Running your first investigation (API)
curl -X POST http://localhost:8000/investigations \
-H "Authorization: Bearer <your_jwt>" \
-H "Content-Type: application/json" \
-d '{"query": "LockBit ransomware infrastructure 2024"}'
The investigation starts in pending, moves to processing, and completes in 3–5 minutes with a summary, extracted entities, relationship graph, and export-ready artifacts.
Architecture
Four Docker services:
| Service | Technology | Port |
|---|---|---|
| postgres | PostgreSQL 16 | 5433 |
| tor | Tor SOCKS5 proxy | 9050 |
| fastapi | Python 3.11, FastAPI, SQLAlchemy | 8000 |
| nextjs | Next.js 14, TypeScript, Tailwind | 3001 |
The FastAPI backend runs a 13-step pipeline triggered by POST /investigations. Every external call has try/except with graceful fallback — the pipeline never hard-crashes. API docs are available at http://localhost:8000/docs when running.
Source Tree
voidaccess/
├── analysis/ # Temporal patterns, OPSEC failure detection, anomaly scoring
├── api/ # FastAPI routes; investigation pipeline orchestrator
├── auth/ # JWT authentication and user management
├── crawler/ # Recursive .onion link discovery spider
├── db/ # SQLAlchemy ORM models and Alembic migrations
├── docs/ # Contributing, security, and usage policy documents
├── export/ # STIX 2.1, MISP, Sigma, and CSV artifact generation
├── extractor/ # Regex → NER → LLM entity extraction pipeline
├── fingerprint/ # Stylometry vectors and actor style profiling
├── graph/ # NetworkX MultiDiGraph builder and pyvis visualization
├── i18n/ # Language detection, translation, multilingual query expansion
├── infra/ # Docker Compose, Tor config, Postgres init
├── monitor/ # APScheduler watches, change diffing, Telegram/SMTP alerts
├── public/ # Logo, walkthrough screenshots, demo media
├── scraper/ # Async aiohttp and Playwright scrapers over Tor
├── scripts/ # Seed imports and operational utilities
├── search/ # 16+ .onion search engine fan-out with circuit breaker
├── sources/ # DarkSearch, Telegram, paste sites, threat-intel feeds
├── tests/ # Pytest suite (one test file per module)

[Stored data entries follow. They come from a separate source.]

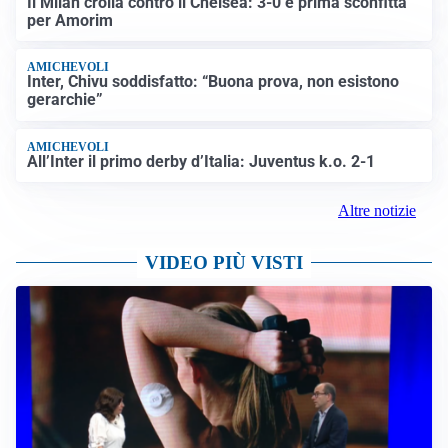
Il Milan crolla contro il Chelsea: 3-0 e prima sconfitta
per Amorim
AMICHEVOLI
Inter, Chivu soddisfatto: “Buona prova, non esistono
gerarchie”
AMICHEVOLI
All’Inter il primo derby d’Italia: Juventus k.o. 2-1
Altre notizie
VIDEO PIÙ VISTI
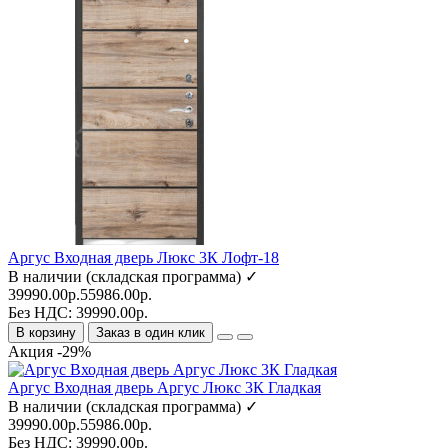
Аргус Входная дверь Люкс 3К Лофт-18
В наличии (складская программа) ✓
39990.00р.
55986.00р.
Без НДС: 39990.00р.
В корзину
Заказ в один клик
Акция -29%
Аргус Входная дверь Аргус Люкс 3К Гладкая
В наличии (складская программа) ✓
39990.00р.
55986.00р.
Без НДС: 39990.00р.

├── utils/ # Async helpers, content safety, encryption, defang
├── vector/ # ChromaDB cache with sentence-transformer embeddings
├── voidaccess/ # LangChain LLM wrappers and provider registry
└── web/ # Next.js 14 + TypeScript + Tailwind frontend
Note on
voidaccess/voidaccess/— the nested directory holds the core LLM utilities (llm.py,llm_utils.py) and is imported at runtime by the API routes (from voidaccess.llm import ...). The nested naming reflects the original package structure from the project's pre-API baseline.
Troubleshooting
Services won't start:
docker compose -f infra/docker-compose.yml --project-directory . ps
docker compose -f infra/docker-compose.yml --project-directory . logs -f
Port conflicts (3001 or 8000 already in use):
- macOS/Linux:
lsof -i :3001to find what's using it - Windows:
netstat -ano | findstr :3001
Tor not connecting: The Tor service takes 30–60 seconds to bootstrap on first start. Check health with ./check_health.sh. This script verifies Tor proxy connectivity, LLM provider reachability, and dark web search engine availability.
No .env file: Run bash setup.sh (macOS/Linux/WSL) or setup.bat (Windows) before starting.
Docker build takes a long time: First build downloads ~3GB of layers. Subsequent builds use the Docker layer cache and are much faster.
Content Safety
Every investigation runs through mandatory content safety filters before results reach the UI or appear in the graph. CSAM, gore, snuff content, and other prohibited material are blocked at the query stage, URL validation, content scanning, and post-extraction entity filtering. These filters are mandatory and cannot be disabled.
Acceptable Use
VoidAccess is for authorized security research, threat intelligence gathering, and law enforcement purposes only. Users are responsible for ensuring compliance with all local laws and ethical standards. See docs/USAGE_POLICY.md for the full policy.